Giorgio Armani called Sozzani "the pope of fashion", referring to the power and influence that her work has had in the fashion world. Her credits are many. She was the first to choose Naomi Campbell for the cover of Vogue and the first to open a website for the magazine. With the Editor's Blog and Vogue Encyclo she involved readers, while through the Who's On Next project she promoted the work of young creatives. Tireless, in 1992 she became godmother of Convivio, the most important charity exhibition-market organized in Italy for ANLAIDS and only two years later she was proclaimed editorial director of CondèNast. She was not afraid to say:

Fashion shows are the most boring thing God has sent on earth but also the only thing that allows you to understand a collection. 

Or to say:

I think people should buy more mirrors than clothes, to see themselves before going out before they go out. There are people who are willing to do anything to pursue fashion, but I think clothes should match their personality, that's the style. If I'm going to be a testimonial for signatures, a kind of prototype for someone else, then let them pay me.

She confesses:

Yes, I am a winner! Not because I'm arrogant, but because all my ideas have been successful. I'm a woman who works and works a lot and fought for the things she wanted, even risking it, three times I was fired, but if you do a job you believe in and you're lucky enough to be recognized for the things you've done, then maybe you have power, which means you've won in exposing your ideas. 


Ladylike

Her face was mesmerizing. Her eyes were blue, her smile open, framed by long, wavy blonde hair. A Botticellian presence, enhanced by a slender silhouette. Her style was very feminine, made of many dresses, coats, cardigans, vintage allure jewellery and a love for YSL and Azzedine Alaïa.

I want to be myself. I don’t care what’s in style or not, I’m not a fashionista—I’m a person with style, who wants to keep her style. I like color, I like classics with a twist, I love jewelry, but my style is difficult to put into words. It’s important to feel like yourself. 

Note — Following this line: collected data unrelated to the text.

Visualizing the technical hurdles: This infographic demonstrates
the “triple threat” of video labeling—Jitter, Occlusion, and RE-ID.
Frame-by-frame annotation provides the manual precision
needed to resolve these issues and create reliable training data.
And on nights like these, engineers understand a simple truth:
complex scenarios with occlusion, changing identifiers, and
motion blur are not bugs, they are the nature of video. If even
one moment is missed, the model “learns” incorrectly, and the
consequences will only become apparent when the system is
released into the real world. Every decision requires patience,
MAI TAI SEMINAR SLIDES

She said, but her son Francesco, who donated almost the entire wardrobe of the director to the research on preventive genomics, remembers her like this:

I love her black period very much, when I think of her, I see her dressed in black. In the '90s and '20s. Then I went to America and I saw her very little. All the floral and print and colored I like less, because it's less her, for me. But the last few years was like that.

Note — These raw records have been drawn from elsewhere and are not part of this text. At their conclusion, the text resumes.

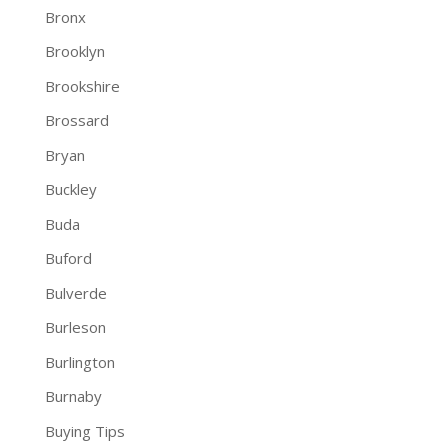
Bronx
Brooklyn
Brookshire
Brossard
Bryan
Buckley
Buda
Buford
Bulverde
Burleson
Burlington
Burnaby
Buying Tips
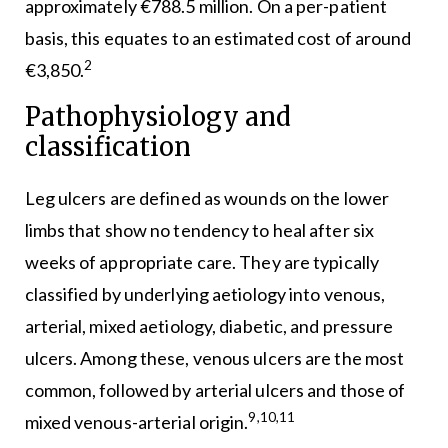
approximately €788.5 million. On a per-patient
basis, this equates to an estimated cost of around
2
€3,850.
Pathophysiology and
classification
Leg ulcers are defined as wounds on the lower
limbs that show no tendency to heal after six
weeks of appropriate care. They are typically
classified by underlying aetiology into venous,
arterial, mixed aetiology, diabetic, and pressure
ulcers. Among these, venous ulcers are the most
common, followed by arterial ulcers and those of
9,10,11
mixed venous-arterial origin.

She preferred to look natural and adopt little tricks, as she had told to Into the gloss. For example, from Peter Lindbergh she learned that you shouldn’t put dark colours on the inner corners of your eyes, but only on the outer corners; it makes the eyes so much more beautiful. 

 

Chaos and Creation

Franca Sozzani: Chaos and Creation is the docu-film (available in streaming on Netflix) directed by Francesco Carrozzini, which later became a book published by Assouline. Presented at the Venice Film Festival in September 2016, it is a love letter from a son to a very special mother. There are Franca and Francesco laughing, talking, revealing family secrets. Very elegant, jealous of her privacy, Sozzani gives fragments of herself: her parents, the excellent schools, the holidays, the love for Saint Laurent that allowed women to dress like a man, the strong impact of London in her life. In her words, there is the loving and atypical mother who picks up Francesco from school accompanied by Naomi Campbell, the icy editor-in-chief of Condè Nast Italia, the rebel who has made many emerging designers famous with the "Who's on Next" competition, and who has enhanced many important names in Italian fashion, but also the global ambassador against hunger for the World Food Programme of the United Nations and the person who has supported the research against AIDS or the IEO (foundation created by Umberto Veronesi to finance the experimental research of the European Institute of Oncology).